Hi, community; this is the first project that I have shared here. It’s also my first time using NumPy and Pandas for data analysis. I’m new to the DS path, but I love it. It took me a while since I hadn’t learned how to create graphs and the scientific method to drop outliers, but I google it, so it was fun!
The project is the eBay car Sales: Learn data science with Python and R projects
Here are a couple of resources that help me:
Basics.ipynb (327.2 KB)
I’m really open to feedback, so please let me know if you have any.
Click here to view the jupyter notebook file in a new tab
Congratulations on your first project. It’s looks good.
Thank you so much @rhemamichael9 !
Hi @as4! Thanks for sharing your project with the Community!
I’m really pleased that you had fun with it It’s one of the best parts of data analysis (and data cleaning). I’m doing my PhD at the moment and I have to Google so many things every day, that I am thinking of starting a Jupyter notebook where I’ll write all the code I google frequently. And thanks for sharing these resources with us.
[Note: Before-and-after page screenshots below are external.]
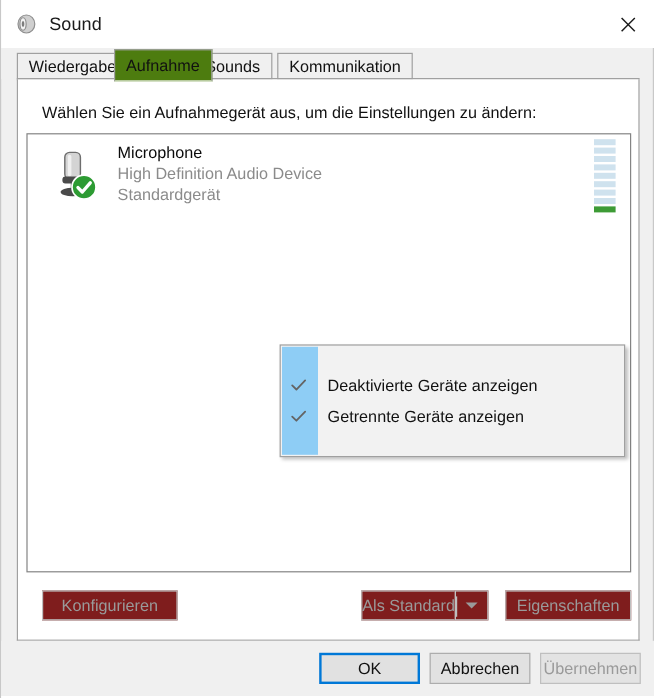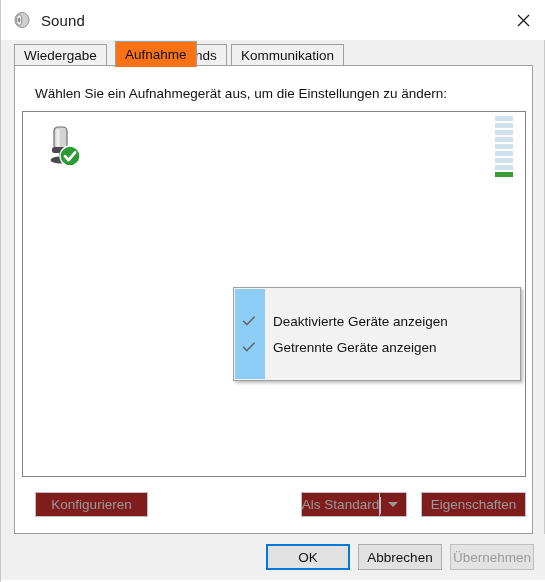--- a/index.html
+++ b/index.html
@@ -69,25 +69,24 @@
     background: #f0f0f0;
     border: 1px solid #a0a0a0;
     font-size: 13.5px;
     color: #111111;
     cursor: default;
     white-space: nowrap;
   }
   .tab.selected {
     top: 1px;
     height: 27px;
-    background: #f97316;
+    background: #4d7c0f;
     border-bottom: 1px solid #ffffff;
     z-index: 3;
     font-size: 13.5px;
-    margin-left: 20px;
   }
 
   
   #tabpanel {
     position: absolute;
     left: 13px; top: 66px;
     width: 519px; height: 468px;
     background: #ffffff;
     border: 1px solid #a0a0a0;
     border-top: none;
@@ -335,20 +334,25 @@
             <rect x="15" y="26" width="17" height="6" rx="2.5" fill="#4a4a4a"></rect>
 
             <rect x="22" y="31" width="3" height="6" fill="#5a5a5a"></rect>
 
             <ellipse cx="23.5" cy="39" rx="10" ry="3.6" fill="#4a4a4a"></ellipse>
 
             <circle cx="33" cy="35" r="10" fill="#2d9b33"></circle>
             <circle cx="33" cy="35" r="10" fill="none" stroke="#ffffff" stroke-width="1.4"></circle>
             <path d="M28 35.3 L31.6 39 L38.2 31.4" fill="none" stroke="#ffffff" stroke-width="2.8" stroke-linecap="round" stroke-linejoin="round"></path>
           </svg>
+        </div>
+        <div class="device-text">
+          <div class="device-name">Microphone</div>
+          <div class="device-sub">High Definition Audio Device</div>
+          <div class="device-sub">Standardgerät</div>
         </div>
         <div class="vu">
           <div class="vu-seg"></div>
           <div class="vu-seg"></div>
           <div class="vu-seg"></div>
           <div class="vu-seg"></div>
           <div class="vu-seg"></div>
           <div class="vu-seg"></div>
           <div class="vu-seg"></div>
           <div class="vu-seg"></div>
I am also happy to see that you tried out
matplotlib although it was not in the guidelines! That shows your great initiative.
A few suggestions and observations from my side:
- Be more specific about what you want to achieve from this project. You may not know it at the beginning (but only after the exploratory analysis) but make sure you say that after you’ve finished the project so that we have a clear view of what goal you are trying to reach. These clear goals will also enable you to remove the irrelevant columns right at the beginning and not spend time cleaning them
- That’s nice that you’ve done some background research on the average odometer value. I think it’s a good proxy to evaluate the age of a typical used car
- Import all of your libraries in the first code cell so that we have an idea of what packages to install before reproducing your analysis
- You can greatly improve your figures if you add axes labels, and a title, remove the top and right spines and play a little bit with colors to make them more natural. I have an article on how to improve plots with a few adjustments. If you are interested, I can also link you to other resources
- I am not sure what you are trying to achieve with a scatter plot. It’s usually used to demonstrate a relationship between two variables… Its subtypes like strip plots can be used to compare distributions (for example, distribution of prices by car brand)
- I believe that dropping every car priced more than $16 200 is too conservative. Take a look at how much the most expensive brands cost. They may easily exceed $20 000 even if they are used (ex. Mercedes). The same applies to retro-cars (which may cost even more than originally)
- Focus on the narrative in MarkDown and leave the technical part to code comments
- Expand your conclusions. You’ve discovered more that you write there
I look forward to seeing the future steps you spoiled at the end
Thank you so much, @artur.sannikov96 ! Your feedback is so valuable, and it means a lot! I definitely will improve those details that you pointed out. I already screened your article and will use it to improve the project and upload it as an update in the post.
About the Jupyter notebook for your notes: it’s an amazing idea. Another wonderful tool for taking granular notes is Obsidian. It allows you to create notes like your brain works, not in one long document but instead, relating granular notes to create something like a second brain where you can easily find topics you wrote while learning about something. Here is a screenshot of mine. I have been using it for a couple of months now, and it’s amazing.
Thank you so much again for your feedback.
Great project @as4, it was very intentional and explanatory
Hi @as4, let me know when you updated the project, and I’ll have a look at it
And thanks for the suggestion for Obsidian. It sounds interesting, I’ll see if I can use it for my notes.